Proper way of generating initial random vectors for generator model in GAN?


Frequently linear interpolation is used with a Gaussian or uniform prior which has unit variance and zero mean where the size of the vector can be defined in an arbitrary way e.g. 100 to generate initial random vectors for generator model in Generative Adversarial Neural (GAN).

Let's say we have 1000 images for training and batch size is 64. Then each epoch, need to generate a number of random vectors using prior distribution corresponding to each image given small batch. But the problem I see is that since there is no mapping between random vector and corresponding image, the same image can be generated using multiple initial random vectors. In this paper, it suggests overcoming this problem by using different spherical interpolation up to some extent.

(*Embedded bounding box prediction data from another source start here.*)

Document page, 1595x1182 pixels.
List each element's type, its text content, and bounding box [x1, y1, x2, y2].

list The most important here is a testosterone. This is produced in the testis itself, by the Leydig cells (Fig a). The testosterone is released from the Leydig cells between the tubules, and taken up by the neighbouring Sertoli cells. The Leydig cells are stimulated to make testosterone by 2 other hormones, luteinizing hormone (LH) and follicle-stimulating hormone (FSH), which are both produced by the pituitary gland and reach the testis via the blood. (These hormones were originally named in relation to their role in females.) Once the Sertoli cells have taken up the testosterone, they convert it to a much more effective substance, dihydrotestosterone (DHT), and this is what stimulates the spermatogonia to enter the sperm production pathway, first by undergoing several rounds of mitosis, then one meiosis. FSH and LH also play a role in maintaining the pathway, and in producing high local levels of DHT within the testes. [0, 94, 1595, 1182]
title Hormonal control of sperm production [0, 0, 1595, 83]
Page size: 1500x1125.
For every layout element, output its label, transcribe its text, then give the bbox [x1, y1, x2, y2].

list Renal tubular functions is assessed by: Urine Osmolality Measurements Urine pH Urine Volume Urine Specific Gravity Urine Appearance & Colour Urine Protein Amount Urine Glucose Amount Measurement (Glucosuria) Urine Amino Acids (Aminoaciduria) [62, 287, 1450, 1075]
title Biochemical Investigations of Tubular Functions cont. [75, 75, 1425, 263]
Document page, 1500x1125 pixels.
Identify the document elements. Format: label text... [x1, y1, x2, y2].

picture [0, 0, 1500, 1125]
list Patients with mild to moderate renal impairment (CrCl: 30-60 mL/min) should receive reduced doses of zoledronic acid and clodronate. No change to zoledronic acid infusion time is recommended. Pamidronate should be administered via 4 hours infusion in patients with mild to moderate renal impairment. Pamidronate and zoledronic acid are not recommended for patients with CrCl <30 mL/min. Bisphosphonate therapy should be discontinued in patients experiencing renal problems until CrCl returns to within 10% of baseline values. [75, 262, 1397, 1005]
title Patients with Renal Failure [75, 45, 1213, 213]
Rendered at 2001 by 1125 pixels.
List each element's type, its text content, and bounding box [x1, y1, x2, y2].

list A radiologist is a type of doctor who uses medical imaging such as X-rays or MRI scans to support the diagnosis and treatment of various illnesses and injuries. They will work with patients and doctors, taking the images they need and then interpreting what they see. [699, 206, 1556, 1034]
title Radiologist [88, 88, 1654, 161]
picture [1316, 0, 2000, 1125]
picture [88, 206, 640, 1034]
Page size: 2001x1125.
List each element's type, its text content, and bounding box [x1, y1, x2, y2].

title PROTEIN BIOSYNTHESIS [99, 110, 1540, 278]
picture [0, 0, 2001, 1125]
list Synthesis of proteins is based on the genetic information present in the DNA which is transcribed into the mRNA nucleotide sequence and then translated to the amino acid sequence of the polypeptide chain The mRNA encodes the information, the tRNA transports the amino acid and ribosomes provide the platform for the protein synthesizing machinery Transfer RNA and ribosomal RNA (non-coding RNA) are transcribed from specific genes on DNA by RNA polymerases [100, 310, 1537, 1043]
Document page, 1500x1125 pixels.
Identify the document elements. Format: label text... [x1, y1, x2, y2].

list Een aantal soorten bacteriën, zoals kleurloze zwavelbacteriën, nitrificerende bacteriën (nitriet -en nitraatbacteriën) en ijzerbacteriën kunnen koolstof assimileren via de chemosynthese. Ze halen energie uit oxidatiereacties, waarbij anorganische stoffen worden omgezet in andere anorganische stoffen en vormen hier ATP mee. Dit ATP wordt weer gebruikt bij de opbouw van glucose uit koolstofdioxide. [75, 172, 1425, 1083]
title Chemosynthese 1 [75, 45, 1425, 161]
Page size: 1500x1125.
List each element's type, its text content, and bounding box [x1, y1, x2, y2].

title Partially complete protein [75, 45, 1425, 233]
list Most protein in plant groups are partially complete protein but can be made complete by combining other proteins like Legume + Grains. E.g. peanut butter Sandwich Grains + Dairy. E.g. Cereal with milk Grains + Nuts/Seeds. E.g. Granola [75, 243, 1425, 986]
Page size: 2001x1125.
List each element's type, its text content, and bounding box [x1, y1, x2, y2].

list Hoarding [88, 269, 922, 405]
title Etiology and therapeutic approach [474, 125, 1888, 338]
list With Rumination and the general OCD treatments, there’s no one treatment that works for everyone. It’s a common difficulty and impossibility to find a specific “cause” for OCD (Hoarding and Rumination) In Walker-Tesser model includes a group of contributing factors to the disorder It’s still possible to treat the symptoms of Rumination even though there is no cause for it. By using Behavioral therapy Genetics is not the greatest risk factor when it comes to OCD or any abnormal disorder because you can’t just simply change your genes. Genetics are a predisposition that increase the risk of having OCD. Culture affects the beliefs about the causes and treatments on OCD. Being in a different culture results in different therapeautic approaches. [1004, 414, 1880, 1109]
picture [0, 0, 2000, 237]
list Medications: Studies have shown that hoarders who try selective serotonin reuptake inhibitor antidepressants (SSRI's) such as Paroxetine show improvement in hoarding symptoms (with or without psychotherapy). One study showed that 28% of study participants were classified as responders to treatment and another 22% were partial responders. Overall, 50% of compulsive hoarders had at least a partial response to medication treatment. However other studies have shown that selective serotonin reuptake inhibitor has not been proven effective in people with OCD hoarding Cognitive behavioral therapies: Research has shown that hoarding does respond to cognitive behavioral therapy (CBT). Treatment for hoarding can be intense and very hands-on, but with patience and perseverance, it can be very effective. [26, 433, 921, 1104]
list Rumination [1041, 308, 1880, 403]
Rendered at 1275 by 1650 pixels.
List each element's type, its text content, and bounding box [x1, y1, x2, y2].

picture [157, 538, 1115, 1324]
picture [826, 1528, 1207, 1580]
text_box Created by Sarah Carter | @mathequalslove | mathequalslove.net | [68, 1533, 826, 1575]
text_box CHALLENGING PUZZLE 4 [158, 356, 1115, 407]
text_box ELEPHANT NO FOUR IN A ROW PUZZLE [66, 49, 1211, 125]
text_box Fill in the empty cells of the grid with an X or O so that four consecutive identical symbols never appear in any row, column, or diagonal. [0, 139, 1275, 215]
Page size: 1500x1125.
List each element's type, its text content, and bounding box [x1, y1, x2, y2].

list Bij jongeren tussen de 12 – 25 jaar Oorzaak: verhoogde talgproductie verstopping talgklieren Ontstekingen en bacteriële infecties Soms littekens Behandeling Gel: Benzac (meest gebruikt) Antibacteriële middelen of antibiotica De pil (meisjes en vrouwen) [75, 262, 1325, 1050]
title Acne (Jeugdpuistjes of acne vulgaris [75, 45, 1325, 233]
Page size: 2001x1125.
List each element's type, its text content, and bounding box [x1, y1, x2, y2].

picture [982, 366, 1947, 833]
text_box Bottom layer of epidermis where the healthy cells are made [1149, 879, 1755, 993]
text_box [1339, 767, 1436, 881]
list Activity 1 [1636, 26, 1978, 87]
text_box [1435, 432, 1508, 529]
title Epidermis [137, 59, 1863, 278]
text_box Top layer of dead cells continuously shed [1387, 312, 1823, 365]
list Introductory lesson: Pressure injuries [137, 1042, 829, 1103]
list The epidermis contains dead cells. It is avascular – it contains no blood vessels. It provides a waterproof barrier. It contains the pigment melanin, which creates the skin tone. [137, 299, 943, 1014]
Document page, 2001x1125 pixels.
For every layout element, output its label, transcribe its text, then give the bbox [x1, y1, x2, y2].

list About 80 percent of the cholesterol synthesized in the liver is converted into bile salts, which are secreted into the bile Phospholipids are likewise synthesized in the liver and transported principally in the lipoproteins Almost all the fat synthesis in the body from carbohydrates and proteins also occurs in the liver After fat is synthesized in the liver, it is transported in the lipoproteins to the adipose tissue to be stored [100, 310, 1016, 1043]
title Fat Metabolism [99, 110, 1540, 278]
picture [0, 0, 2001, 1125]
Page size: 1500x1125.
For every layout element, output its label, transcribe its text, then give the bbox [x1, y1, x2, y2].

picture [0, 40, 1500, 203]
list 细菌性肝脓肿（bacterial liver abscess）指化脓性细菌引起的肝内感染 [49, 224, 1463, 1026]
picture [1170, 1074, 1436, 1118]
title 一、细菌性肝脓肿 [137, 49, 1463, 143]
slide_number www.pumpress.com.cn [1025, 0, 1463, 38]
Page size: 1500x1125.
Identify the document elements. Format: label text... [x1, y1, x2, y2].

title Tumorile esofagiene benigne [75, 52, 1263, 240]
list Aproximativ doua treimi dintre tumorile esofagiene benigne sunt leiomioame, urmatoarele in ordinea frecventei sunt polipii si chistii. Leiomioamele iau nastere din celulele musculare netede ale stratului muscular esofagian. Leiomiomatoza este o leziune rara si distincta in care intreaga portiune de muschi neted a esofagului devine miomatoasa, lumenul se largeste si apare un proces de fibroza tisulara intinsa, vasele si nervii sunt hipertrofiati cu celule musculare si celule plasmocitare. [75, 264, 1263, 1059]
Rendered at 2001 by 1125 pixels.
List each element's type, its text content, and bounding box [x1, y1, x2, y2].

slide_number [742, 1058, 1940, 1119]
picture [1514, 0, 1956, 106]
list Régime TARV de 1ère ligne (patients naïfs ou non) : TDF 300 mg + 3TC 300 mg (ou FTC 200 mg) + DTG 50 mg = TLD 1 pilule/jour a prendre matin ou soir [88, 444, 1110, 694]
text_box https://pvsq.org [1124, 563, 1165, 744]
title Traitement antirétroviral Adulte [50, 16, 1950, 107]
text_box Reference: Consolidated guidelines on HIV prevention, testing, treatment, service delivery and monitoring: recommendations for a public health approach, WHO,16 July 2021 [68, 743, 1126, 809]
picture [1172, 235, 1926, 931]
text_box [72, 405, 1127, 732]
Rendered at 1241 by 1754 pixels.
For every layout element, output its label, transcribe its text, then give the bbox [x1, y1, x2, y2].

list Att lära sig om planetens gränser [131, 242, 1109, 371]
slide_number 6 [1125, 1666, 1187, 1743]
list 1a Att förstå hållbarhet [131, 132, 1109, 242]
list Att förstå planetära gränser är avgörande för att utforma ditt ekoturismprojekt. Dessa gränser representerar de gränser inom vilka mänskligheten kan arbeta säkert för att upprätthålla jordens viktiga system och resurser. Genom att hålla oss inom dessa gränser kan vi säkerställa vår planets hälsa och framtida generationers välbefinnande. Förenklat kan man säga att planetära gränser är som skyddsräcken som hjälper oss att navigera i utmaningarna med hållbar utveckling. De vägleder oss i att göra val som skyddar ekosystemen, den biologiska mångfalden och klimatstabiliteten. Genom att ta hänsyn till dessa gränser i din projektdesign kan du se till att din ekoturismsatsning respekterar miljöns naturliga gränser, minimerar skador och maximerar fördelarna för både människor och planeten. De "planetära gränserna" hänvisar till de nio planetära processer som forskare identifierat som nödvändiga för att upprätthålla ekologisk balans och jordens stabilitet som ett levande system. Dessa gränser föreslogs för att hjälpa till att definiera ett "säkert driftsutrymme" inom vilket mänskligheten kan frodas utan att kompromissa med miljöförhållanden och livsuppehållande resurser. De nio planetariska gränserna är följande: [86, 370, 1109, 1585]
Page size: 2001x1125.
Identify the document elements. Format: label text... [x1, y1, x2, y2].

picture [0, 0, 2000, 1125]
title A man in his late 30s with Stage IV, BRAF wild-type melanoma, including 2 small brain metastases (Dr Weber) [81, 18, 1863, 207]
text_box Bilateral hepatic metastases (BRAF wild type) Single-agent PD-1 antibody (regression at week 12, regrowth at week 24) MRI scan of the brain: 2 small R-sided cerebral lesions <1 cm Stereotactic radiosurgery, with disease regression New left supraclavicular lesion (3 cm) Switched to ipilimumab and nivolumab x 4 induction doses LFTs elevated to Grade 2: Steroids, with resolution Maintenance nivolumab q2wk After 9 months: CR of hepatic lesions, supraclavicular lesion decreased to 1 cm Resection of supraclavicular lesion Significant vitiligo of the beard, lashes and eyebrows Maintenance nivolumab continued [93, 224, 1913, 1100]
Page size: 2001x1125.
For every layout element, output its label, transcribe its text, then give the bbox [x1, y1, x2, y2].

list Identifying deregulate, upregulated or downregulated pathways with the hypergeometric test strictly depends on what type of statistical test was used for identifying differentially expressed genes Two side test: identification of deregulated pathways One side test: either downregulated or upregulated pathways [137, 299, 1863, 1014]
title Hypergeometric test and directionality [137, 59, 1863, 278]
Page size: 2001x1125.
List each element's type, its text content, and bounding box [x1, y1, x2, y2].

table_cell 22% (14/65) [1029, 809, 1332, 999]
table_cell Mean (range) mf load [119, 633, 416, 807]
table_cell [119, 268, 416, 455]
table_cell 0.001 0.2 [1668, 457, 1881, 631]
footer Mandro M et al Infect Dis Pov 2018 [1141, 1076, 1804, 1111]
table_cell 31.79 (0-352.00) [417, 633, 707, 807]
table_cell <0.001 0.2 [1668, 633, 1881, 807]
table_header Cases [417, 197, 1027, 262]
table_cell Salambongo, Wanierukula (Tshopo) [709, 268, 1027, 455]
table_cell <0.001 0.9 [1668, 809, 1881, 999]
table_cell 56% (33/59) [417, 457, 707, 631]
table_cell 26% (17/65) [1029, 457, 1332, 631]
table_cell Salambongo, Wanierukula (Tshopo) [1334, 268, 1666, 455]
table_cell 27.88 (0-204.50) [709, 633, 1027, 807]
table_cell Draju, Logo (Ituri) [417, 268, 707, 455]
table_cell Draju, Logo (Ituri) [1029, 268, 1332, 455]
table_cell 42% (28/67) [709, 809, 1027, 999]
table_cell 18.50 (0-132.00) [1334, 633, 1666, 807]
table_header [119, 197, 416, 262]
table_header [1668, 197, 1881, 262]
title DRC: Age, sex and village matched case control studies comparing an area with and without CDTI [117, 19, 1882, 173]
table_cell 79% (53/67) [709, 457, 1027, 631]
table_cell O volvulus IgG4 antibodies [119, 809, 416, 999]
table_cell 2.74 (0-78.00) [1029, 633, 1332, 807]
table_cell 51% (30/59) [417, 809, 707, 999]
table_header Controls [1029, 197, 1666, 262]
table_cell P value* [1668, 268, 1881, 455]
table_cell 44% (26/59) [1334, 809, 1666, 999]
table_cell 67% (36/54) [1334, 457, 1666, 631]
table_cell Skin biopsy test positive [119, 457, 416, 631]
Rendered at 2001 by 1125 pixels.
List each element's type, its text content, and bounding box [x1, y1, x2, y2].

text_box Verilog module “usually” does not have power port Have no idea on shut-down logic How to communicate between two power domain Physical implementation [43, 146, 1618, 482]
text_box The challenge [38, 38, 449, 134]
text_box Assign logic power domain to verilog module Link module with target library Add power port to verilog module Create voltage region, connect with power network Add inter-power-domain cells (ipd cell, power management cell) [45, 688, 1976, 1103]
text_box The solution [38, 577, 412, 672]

So what will happens if initially generate random vectors corresponding to the number of training images and when train the model uses the same random vector which is generated initially?


Solution

  • In GANs the random seed used as input does not actually correspond to any real input image. What GANs actually do is learn a transformation function from a known noise distribution (e.g. Gaussian) to a complex unknown distribution, which is representated by i.i.d. samples (e.g. your training set). What the discriminator in a GAN does is to calculate a divergence (e.g. Wasserstein divergence, KL-divergence, etc.) between the generated data (e.g. transformed gaussian) and the real data (your training data). This is done in a stochastic fashion and therefore no link is neccessary between the real and the fake data. If you want to learn more about this on a hands on example, I can recommend that you train to train a Wasserstein GAN to transform one 1D gaussian distribution into another one. There you can visualize the discriminator and the gradient of the discriminator and really see the dynamics of such a system.

    Anyways, what your paper is trying to tell you is after you have trained your GAN and want to see how it has mapped the generated data from the known noise space to the unknown image space. For this reason interpolation schemes have been invented like the spherical one you are quoting. They also show that the GAN has learned to map some parts of the latent space to key characteristics in images, like smiles. But this has nothing to do with the training of GANs.